=== Objectif de la tâche ===
Restituez à l'identique, s'il vous plaît, toutes les lignes des enregistrements ci-dessous.

=== Enregistrements concernés ===
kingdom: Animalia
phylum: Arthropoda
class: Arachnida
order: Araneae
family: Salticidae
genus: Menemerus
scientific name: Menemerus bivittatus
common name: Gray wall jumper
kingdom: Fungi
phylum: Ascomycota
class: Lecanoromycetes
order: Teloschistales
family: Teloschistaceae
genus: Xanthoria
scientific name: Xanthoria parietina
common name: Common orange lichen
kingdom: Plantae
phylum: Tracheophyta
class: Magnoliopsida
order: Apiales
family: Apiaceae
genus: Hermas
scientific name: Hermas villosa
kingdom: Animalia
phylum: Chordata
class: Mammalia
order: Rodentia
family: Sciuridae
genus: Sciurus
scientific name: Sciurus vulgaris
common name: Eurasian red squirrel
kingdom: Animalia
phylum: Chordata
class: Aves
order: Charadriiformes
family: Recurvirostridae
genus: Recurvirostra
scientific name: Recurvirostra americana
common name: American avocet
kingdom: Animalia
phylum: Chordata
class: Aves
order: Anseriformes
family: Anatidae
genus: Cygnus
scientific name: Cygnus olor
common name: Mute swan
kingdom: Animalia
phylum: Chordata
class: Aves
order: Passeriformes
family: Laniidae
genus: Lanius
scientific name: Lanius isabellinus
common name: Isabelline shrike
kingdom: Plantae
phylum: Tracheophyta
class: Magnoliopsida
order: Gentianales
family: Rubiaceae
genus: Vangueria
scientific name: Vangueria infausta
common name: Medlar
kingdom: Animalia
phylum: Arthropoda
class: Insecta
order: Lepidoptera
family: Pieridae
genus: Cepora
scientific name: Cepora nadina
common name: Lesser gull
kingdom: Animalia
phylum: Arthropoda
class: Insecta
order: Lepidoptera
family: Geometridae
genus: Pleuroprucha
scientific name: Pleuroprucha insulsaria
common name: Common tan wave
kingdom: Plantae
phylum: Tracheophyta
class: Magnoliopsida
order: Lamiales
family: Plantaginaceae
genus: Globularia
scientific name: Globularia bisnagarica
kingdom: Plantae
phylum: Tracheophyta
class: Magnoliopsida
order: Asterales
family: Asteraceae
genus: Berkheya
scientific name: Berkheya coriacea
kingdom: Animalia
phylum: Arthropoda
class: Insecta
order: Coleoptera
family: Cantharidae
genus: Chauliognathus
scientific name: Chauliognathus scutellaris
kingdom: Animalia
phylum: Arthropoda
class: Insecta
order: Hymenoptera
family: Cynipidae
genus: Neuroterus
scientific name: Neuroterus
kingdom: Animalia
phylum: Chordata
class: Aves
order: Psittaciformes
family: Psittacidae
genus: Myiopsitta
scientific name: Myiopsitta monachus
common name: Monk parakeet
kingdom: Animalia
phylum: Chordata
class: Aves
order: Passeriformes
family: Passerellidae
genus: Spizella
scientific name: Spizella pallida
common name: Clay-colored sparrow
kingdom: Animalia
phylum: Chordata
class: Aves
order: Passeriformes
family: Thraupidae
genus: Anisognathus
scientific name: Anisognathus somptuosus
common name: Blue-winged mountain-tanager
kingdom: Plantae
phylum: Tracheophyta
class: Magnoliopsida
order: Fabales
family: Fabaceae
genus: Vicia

=== Réponse attendue ===
kingdom: Animalia
phylum: Arthropoda
class: Arachnida
order: Araneae
family: Salticidae
genus: Menemerus
scientific name: Menemerus bivittatus
common name: Gray wall jumper
kingdom: Fungi
phylum: Ascomycota
class: Lecanoromycetes
order: Teloschistales
family: Teloschistaceae
genus: Xanthoria
scientific name: Xanthoria parietina
common name: Common orange lichen
kingdom: Plantae
phylum: Tracheophyta
class: Magnoliopsida
order: Apiales
family: Apiaceae
genus: Hermas
scientific name: Hermas villosa
kingdom: Animalia
phylum: Chordata
class: Mammalia
order: Rodentia
family: Sciuridae
genus: Sciurus
scientific name: Sciurus vulgaris
common name: Eurasian red squirrel
kingdom: Animalia
phylum: Chordata
class: Aves
order: Charadriiformes
family: Recurvirostridae
genus: Recurvirostra
scientific name: Recurvirostra americana
common name: American avocet
kingdom: Animalia
phylum: Chordata
class: Aves
order: Anseriformes
family: Anatidae
genus: Cygnus
scientific name: Cygnus olor
common name: Mute swan
kingdom: Animalia
phylum: Chordata
class: Aves
order: Passeriformes
family: Laniidae
genus: Lanius
scientific name: Lanius isabellinus
common name: Isabelline shrike
kingdom: Plantae
phylum: Tracheophyta
class: Magnoliopsida
order: Gentianales
family: Rubiaceae
genus: Vangueria
scientific name: Vangueria infausta
common name: Medlar
kingdom: Animalia
phylum: Arthropoda
class: Insecta
order: Lepidoptera
family: Pieridae
genus: Cepora
scientific name: Cepora nadina
common name: Lesser gull
kingdom: Animalia
phylum: Arthropoda
class: Insecta
order: Lepidoptera
family: Geometridae
genus: Pleuroprucha
scientific name: Pleuroprucha insulsaria
common name: Common tan wave
kingdom: Plantae
phylum: Tracheophyta
class: Magnoliopsida
order: Lamiales
family: Plantaginaceae
genus: Globularia
scientific name: Globularia bisnagarica
kingdom: Plantae
phylum: Tracheophyta
class: Magnoliopsida
order: Asterales
family: Asteraceae
genus: Berkheya
scientific name: Berkheya coriacea
kingdom: Animalia
phylum: Arthropoda
class: Insecta
order: Coleoptera
family: Cantharidae
genus: Chauliognathus
scientific name: Chauliognathus scutellaris
kingdom: Animalia
phylum: Arthropoda
class: Insecta
order: Hymenoptera
family: Cynipidae
genus: Neuroterus
scientific name: Neuroterus
kingdom: Animalia
phylum: Chordata
class: Aves
order: Psittaciformes
family: Psittacidae
genus: Myiopsitta
scientific name: Myiopsitta monachus
common name: Monk parakeet
kingdom: Animalia
phylum: Chordata
class: Aves
order: Passeriformes
family: Passerellidae
genus: Spizella
scientific name: Spizella pallida
common name: Clay-colored sparrow
kingdom: Animalia
phylum: Chordata
class: Aves
order: Passeriformes
family: Thraupidae
genus: Anisognathus
scientific name: Anisognathus somptuosus
common name: Blue-winged mountain-tanager
kingdom: Plantae
phylum: Tracheophyta
class: Magnoliopsida
order: Fabales
family: Fabaceae
genus: Vicia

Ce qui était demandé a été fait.